About 93% of businesses across the globe are maintaining or hiking their cyber-security investments in a bid to combat the rising cyber-attacks, while about 83% of them lack information security functions to deal with security issues, a new research revealed.
According to EY's 16th annual Global Information Security Survey 2013, about 31% of respondents reported 5% rise in the number of security incidents this year.
With companies realising the extent and depth of the threat posed, about 70% of businesses now considering information security at the highest priority.
EY global risk leader Paul Kessel said that the latest survey shows that organisations are moving in the right direction, but more still needs to be done - urgently.
"There are promising signs that the issue is now gaining traction at the highest levels," Kessel said.
"In 2012, none of the information security professionals surveyed reported to senior executives - in 2013 this jumped to 35%."

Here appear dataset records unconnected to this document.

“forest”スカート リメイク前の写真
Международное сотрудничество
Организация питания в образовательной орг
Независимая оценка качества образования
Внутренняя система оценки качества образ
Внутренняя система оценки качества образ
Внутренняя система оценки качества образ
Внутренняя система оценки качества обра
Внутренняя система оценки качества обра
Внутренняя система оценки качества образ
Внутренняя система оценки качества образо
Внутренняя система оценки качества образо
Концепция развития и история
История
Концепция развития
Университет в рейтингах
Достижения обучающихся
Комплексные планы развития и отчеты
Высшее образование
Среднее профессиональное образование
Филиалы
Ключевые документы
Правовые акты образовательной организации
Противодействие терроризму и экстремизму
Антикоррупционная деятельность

However, 65% of respondents cited lack of budget as their number one challenge to operating at the levels the business expects, while half of the respondents plan to boost their budget by 5% or more in the following 12 months.
About 14% of overall allocated funds will be invested in security innovation and emerging technologies.
EY global information security leader Ken Allan said that cyber-crime is the greatest threat for organisations' survival today.
"While budget allocations toward security innovation are inching their way up, enabling organisations to channel more resources toward innovating solutions that can protect them against the great unknown - the future - many information security professionals continue to feel that their budgets are insufficient to address mounting cyber risks," Allan said.
"Organisations need to be more forward-looking. Moreover, if organisations are putting all their energy into addressing current technology issues, how will they protect themselves against technologies that are just around the corner or are about to appear on the horizon?.
"If organisations still don't have a high level of confidence after four years of mobile device use in the workplace, how will they face the challenge of managing and defending against personal and hosted clouds for example?"
Particularly, the report stressed that the gap between supply and demand is extending, which is creating a sellers' market, with 50% surveyed citing a deficient skilled resources as an obstacle to value creation.
"A lack of skilled talent is a global issue. It is particularly acute in Europe, where governments and companies are fiercely competing to recruit the brightest talent to their teams from a very small pool," Ken added.
"As a result, while organisations feel they are addressing the right priorities, many indicate that they do not have the skilled resources to support their needs."
"Organisations must undertake more proactive thinking, with tone-from-the-top support. Greater emphasis on improving employee awareness, increasing budgets and devoting more resources to innovating security solutions is needed," Paul said.
"The pace of technology evolution will only accelerate - as will the cyber risks and by not considering risks until they arise gives cyber attackers the advantage, jeopardising an organisation's survival."